First, as you may notice, none of the resulting Interpolation Surfaces explain the temperature phenomena in a good way. The reason is that as the sample values do not vary gradually or the phenomenon is not on a global scale perspective, the Trend interpolation method is not the best option.

When visually comparing the Polynomial (Order 6) and Polynomial (Order 2) surfaces, it can be observed that effectively a higher Polynomial order results in a more complex surface, that in this case fits better the samples. This can be confirmed by checking the RMS error values. For the Polynomial Order 6 surface, the error was 4,79, while for the Polynomial Order 2 Surface, the error was 5,88.

Quality Assesment

As we evidenced in this lab, the accuracy of the resulting Interpolation Surfaces will depend initially on the samples you are working with and how they fit the different assumptions done by the interpolation methods. For example, in this lab. we observed that a Trend method may not be the best option if your measurements do not varies gradually or the phenomenon is not global. In recap, previously knowing how much your data fit the assumptions of a specific model, can give you an idea of how your model will perform.

Even though the previous approach is useful, the best way to know how your interpolation method is performing is with the "Root Mean Square" (RMS) error, which indicates how closely your model predicts the measured values. The lower the error value, the best your model explains your phenomenon.
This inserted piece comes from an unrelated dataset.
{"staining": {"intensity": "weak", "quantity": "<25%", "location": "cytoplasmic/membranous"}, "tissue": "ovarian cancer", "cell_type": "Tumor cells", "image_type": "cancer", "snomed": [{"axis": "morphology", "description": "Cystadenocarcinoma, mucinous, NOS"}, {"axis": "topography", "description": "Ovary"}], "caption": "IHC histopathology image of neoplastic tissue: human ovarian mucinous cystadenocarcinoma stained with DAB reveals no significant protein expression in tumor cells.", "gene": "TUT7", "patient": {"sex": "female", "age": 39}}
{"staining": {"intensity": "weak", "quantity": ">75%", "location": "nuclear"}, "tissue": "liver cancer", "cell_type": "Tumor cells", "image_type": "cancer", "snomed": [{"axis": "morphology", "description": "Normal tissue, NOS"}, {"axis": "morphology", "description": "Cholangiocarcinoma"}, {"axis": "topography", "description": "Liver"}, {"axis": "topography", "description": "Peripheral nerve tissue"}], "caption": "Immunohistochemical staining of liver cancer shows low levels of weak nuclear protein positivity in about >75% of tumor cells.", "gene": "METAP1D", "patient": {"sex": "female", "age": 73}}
In ArcGIS Pro, the " Cross Validation " tool is used to generate cross-validation statistics.

Conclusions

In conclusion, Interpolation methods are a fundamental part of today's science, engineering, and thousand of simulation and modeling processes. From a non-computational or statistical user, the interpolation workflow may seem not too difficult. However, in the backend, the mathematical and statistical background is fundamental and is recommended to be related to it, if you want to know how your model works and if it's the best option regarding your needs.
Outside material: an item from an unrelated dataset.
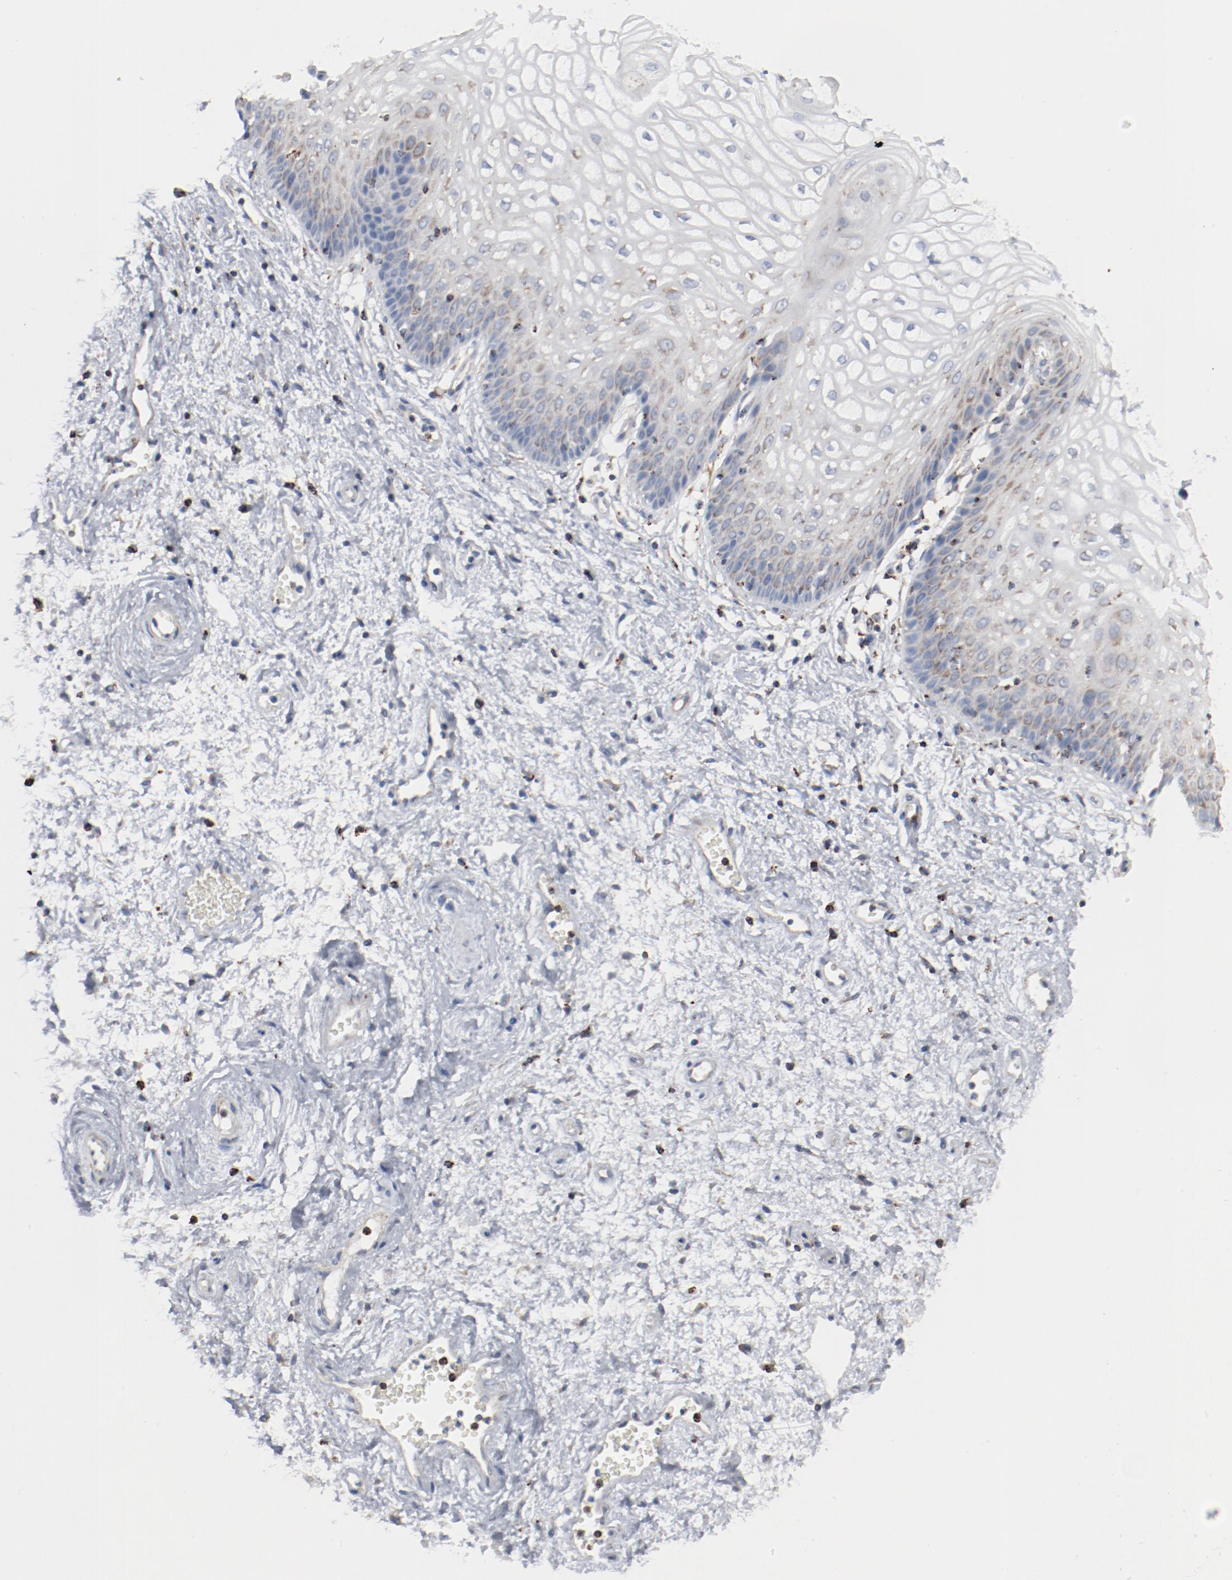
{"staining": {"intensity": "weak", "quantity": "<25%", "location": "cytoplasmic/membranous"}, "tissue": "vagina", "cell_type": "Squamous epithelial cells", "image_type": "normal", "snomed": [{"axis": "morphology", "description": "Normal tissue, NOS"}, {"axis": "topography", "description": "Vagina"}], "caption": "An immunohistochemistry (IHC) image of unremarkable vagina is shown. There is no staining in squamous epithelial cells of vagina. Brightfield microscopy of IHC stained with DAB (3,3'-diaminobenzidine) (brown) and hematoxylin (blue), captured at high magnification.", "gene": "SETD3", "patient": {"sex": "female", "age": 34}}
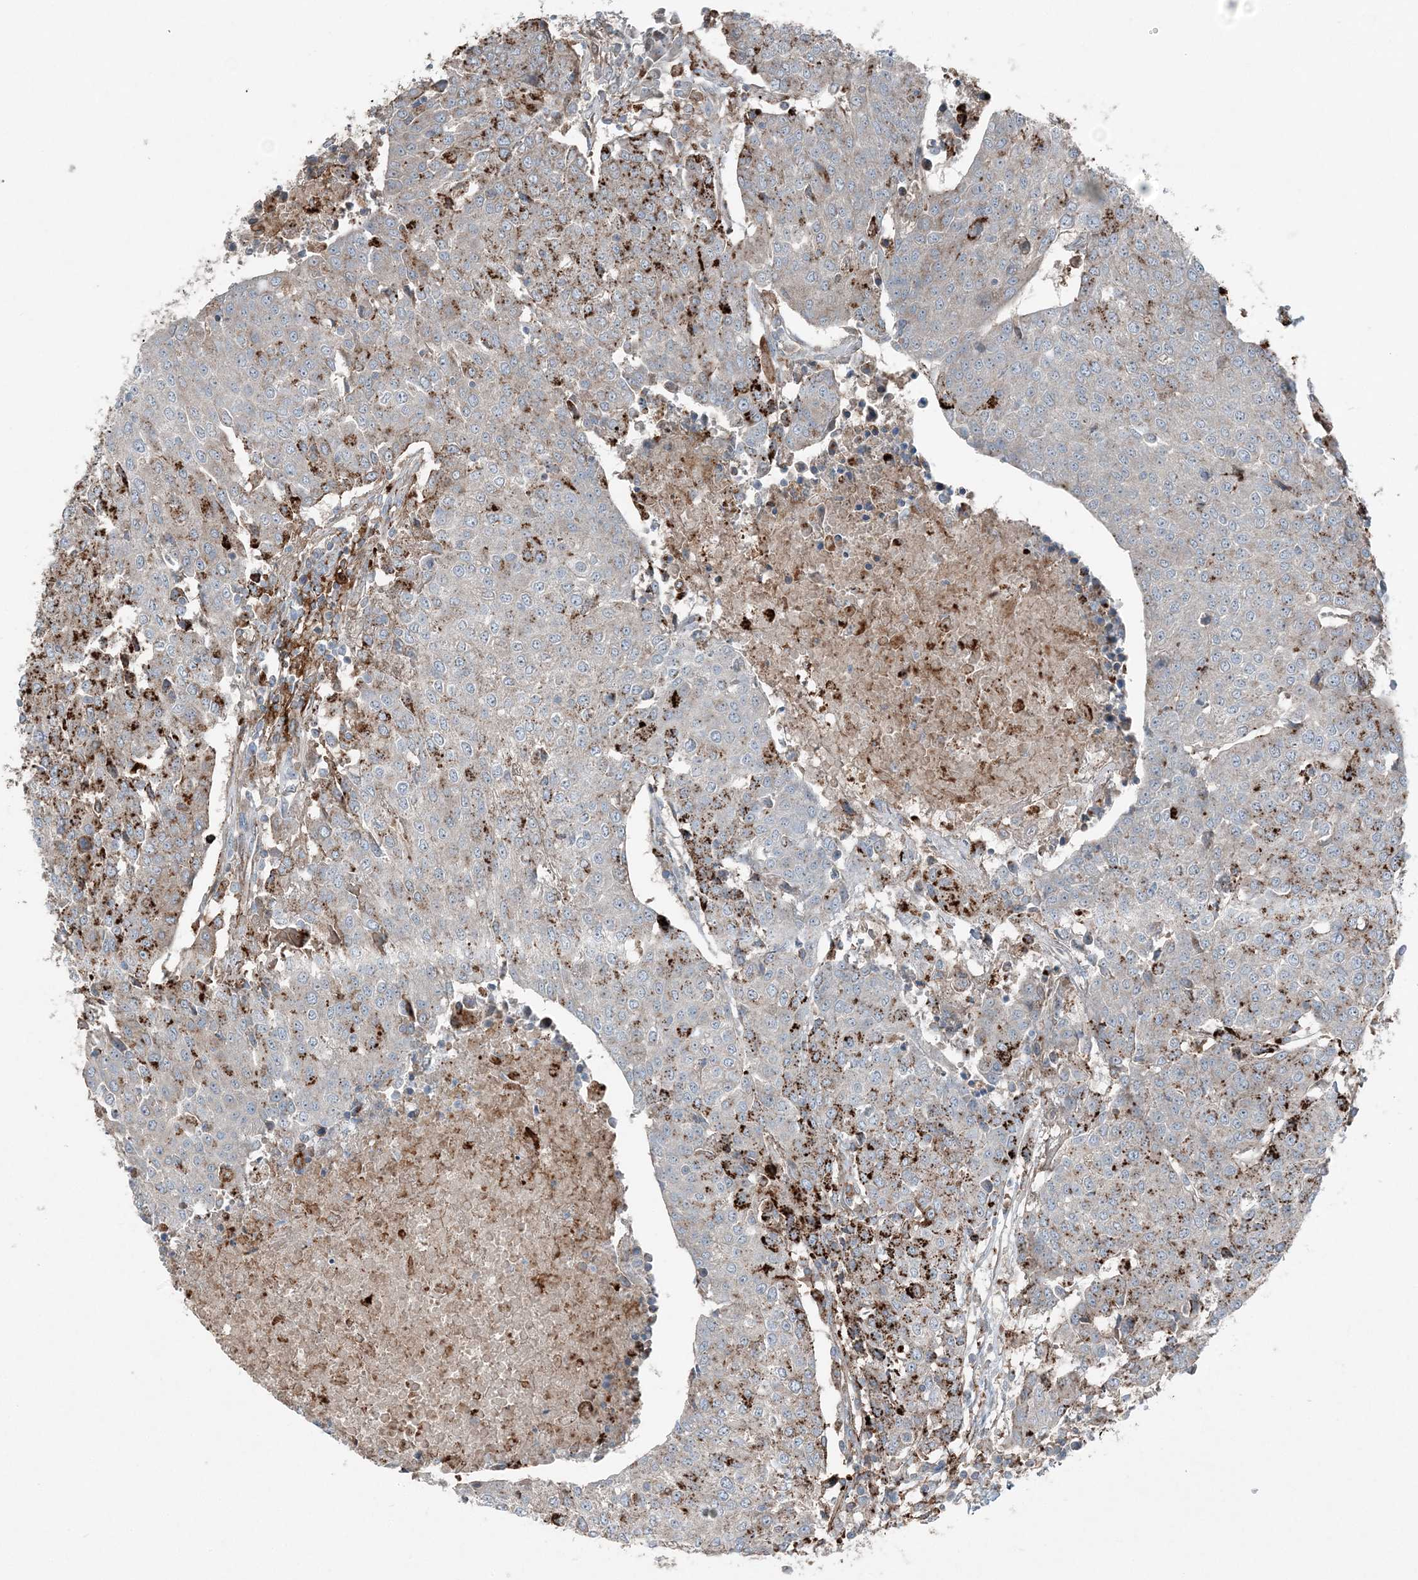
{"staining": {"intensity": "weak", "quantity": "<25%", "location": "cytoplasmic/membranous"}, "tissue": "urothelial cancer", "cell_type": "Tumor cells", "image_type": "cancer", "snomed": [{"axis": "morphology", "description": "Urothelial carcinoma, High grade"}, {"axis": "topography", "description": "Urinary bladder"}], "caption": "Micrograph shows no significant protein positivity in tumor cells of urothelial carcinoma (high-grade). (DAB IHC, high magnification).", "gene": "KY", "patient": {"sex": "female", "age": 85}}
During this lab, we discussed two of the most simple Interpolation (deterministic) methods, the IDW and Trend interpolation. Additionally, we were able to create temperature surfaces for Japan on June 25th, 2022, and check in which zones of the country the temperature values were critical.

The performance of each interpolation method will depend on how your data fit the assumptions to carry out those models, and which parameters you apply when running them. It will be recommended to first check the related documentation or the theory in order to implement them in the best way and create the best explanatory surfaces with the lowest RMS error values.

Today's invitation is to learn about advanced Interpolation methods like Kriging and Spline, and continue modeling world phenomena as discrete surfaces.